## The data
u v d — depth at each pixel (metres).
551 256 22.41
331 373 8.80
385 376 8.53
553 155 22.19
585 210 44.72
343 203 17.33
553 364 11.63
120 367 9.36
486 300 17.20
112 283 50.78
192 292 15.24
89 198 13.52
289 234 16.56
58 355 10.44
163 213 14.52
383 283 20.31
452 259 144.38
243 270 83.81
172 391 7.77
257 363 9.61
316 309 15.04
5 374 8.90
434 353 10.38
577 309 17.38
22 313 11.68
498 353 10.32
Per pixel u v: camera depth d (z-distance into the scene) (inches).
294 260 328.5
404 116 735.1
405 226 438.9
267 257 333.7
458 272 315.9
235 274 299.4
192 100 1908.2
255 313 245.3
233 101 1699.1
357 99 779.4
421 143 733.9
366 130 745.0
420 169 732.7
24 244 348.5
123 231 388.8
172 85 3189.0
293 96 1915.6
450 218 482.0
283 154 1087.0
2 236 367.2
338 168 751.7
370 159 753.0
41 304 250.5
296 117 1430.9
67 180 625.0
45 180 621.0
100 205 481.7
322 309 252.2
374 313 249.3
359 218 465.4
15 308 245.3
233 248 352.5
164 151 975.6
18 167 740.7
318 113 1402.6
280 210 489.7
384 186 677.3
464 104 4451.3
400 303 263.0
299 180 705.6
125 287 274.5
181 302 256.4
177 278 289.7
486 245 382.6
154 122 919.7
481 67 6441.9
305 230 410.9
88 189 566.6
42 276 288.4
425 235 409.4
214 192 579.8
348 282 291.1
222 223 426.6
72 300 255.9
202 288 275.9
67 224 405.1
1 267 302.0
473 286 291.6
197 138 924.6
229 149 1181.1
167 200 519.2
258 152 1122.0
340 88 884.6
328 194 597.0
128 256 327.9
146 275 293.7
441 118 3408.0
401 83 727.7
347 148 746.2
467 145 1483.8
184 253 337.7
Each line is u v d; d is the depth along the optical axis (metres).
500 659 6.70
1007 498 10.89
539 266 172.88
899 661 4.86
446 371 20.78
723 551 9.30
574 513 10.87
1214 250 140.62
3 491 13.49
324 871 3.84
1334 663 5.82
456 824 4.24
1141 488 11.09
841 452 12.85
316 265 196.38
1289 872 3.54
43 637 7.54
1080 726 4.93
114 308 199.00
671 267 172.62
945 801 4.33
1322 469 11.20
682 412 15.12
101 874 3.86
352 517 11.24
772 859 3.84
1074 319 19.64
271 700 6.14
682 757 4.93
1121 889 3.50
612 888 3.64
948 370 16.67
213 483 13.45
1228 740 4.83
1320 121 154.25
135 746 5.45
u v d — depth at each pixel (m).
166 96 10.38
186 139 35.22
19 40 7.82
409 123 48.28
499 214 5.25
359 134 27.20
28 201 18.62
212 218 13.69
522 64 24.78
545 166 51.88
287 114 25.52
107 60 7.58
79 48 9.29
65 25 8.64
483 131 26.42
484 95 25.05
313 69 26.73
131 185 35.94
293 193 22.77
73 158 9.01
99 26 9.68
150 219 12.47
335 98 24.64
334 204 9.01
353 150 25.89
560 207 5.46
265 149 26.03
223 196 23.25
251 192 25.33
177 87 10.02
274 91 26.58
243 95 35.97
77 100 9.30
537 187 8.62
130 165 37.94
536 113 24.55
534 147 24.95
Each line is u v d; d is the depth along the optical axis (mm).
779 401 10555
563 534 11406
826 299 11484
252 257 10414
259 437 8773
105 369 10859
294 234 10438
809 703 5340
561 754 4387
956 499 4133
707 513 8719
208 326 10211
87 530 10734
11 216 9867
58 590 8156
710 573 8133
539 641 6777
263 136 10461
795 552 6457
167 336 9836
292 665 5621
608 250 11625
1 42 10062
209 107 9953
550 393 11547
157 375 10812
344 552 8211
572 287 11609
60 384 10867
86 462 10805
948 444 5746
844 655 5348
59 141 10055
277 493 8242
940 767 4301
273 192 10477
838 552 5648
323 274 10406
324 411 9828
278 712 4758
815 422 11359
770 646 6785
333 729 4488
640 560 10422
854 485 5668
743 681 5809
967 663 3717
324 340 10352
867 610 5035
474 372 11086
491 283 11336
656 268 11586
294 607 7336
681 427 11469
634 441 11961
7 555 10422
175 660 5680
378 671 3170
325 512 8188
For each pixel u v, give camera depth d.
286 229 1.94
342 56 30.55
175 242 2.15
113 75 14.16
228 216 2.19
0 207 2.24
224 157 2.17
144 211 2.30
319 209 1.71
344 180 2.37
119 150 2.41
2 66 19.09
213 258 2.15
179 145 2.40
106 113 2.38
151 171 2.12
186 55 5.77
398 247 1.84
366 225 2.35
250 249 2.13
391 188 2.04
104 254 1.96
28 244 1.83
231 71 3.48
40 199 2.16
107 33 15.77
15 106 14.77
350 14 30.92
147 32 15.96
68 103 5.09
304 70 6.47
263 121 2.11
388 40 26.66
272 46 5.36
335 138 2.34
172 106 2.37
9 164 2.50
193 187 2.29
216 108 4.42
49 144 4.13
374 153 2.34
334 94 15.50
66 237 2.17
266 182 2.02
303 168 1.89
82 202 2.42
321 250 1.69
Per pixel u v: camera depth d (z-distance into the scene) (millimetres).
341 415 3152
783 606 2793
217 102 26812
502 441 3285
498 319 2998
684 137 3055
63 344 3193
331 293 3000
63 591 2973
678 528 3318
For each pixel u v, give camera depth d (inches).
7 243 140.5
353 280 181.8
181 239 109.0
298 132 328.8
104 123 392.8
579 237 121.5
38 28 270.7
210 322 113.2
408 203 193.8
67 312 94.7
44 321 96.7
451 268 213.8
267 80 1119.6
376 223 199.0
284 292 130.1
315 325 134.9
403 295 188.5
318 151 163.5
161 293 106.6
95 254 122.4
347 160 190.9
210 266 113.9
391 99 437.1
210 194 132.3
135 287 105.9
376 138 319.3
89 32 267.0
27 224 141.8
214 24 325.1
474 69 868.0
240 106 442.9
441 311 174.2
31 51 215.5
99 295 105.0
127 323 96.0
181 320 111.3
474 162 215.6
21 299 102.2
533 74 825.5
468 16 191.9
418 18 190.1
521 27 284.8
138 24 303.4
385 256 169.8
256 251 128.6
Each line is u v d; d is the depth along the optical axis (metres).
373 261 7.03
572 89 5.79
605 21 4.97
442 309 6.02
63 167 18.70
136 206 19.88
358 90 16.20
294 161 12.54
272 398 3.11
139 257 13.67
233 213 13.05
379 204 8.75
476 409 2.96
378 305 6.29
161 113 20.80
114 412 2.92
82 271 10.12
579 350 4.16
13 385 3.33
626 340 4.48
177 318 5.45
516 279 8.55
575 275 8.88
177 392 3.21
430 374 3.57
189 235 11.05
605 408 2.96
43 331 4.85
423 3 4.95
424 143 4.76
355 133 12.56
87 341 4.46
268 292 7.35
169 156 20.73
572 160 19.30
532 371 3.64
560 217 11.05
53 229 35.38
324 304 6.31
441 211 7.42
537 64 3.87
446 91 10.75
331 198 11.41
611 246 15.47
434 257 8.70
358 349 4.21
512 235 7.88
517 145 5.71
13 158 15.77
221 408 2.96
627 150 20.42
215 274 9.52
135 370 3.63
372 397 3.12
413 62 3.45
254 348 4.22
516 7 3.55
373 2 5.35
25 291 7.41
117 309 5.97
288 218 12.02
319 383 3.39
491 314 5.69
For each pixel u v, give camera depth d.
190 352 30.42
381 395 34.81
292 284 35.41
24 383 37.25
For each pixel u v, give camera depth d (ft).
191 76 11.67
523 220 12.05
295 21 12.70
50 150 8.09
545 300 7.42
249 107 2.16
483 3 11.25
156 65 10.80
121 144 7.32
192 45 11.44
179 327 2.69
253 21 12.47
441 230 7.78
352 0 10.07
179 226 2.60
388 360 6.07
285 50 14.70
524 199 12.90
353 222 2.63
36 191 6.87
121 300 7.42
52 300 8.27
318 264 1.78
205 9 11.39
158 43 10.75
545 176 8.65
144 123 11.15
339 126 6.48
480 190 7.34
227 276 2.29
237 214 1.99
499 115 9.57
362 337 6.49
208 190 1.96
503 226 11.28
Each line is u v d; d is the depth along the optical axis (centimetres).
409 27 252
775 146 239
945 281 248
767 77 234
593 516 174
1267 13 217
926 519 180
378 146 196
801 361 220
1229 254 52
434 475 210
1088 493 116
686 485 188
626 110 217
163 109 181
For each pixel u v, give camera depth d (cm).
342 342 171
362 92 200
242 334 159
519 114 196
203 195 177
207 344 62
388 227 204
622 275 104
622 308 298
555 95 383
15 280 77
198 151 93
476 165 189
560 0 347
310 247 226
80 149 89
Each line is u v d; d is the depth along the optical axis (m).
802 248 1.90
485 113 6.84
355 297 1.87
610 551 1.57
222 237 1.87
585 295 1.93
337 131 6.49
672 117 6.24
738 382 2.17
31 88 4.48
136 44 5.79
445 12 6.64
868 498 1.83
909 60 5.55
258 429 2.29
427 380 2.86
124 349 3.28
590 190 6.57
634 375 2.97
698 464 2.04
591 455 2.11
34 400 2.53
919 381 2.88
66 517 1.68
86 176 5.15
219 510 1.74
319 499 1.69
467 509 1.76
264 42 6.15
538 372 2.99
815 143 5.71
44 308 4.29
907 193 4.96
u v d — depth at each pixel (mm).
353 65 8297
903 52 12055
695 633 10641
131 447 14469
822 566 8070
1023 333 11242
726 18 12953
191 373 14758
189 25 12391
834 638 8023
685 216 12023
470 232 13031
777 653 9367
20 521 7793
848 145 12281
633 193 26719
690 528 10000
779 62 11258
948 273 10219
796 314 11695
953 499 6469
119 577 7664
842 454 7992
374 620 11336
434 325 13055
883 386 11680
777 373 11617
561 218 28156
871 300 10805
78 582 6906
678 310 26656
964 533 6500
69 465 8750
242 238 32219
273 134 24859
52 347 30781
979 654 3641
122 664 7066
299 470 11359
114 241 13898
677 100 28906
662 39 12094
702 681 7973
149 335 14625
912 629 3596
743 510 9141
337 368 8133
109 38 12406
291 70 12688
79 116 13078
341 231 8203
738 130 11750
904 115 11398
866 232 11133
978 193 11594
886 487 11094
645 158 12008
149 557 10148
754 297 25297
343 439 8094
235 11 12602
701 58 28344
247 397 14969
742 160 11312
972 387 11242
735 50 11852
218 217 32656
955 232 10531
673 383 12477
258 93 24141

## What you have to do
All lines above with the word "into" need to be reported.

## Reply to the exercise
Per pixel u v: camera depth d (z-distance into the scene) (inches).
Per pixel u v: camera depth d (z-distance into the scene) (millimetres).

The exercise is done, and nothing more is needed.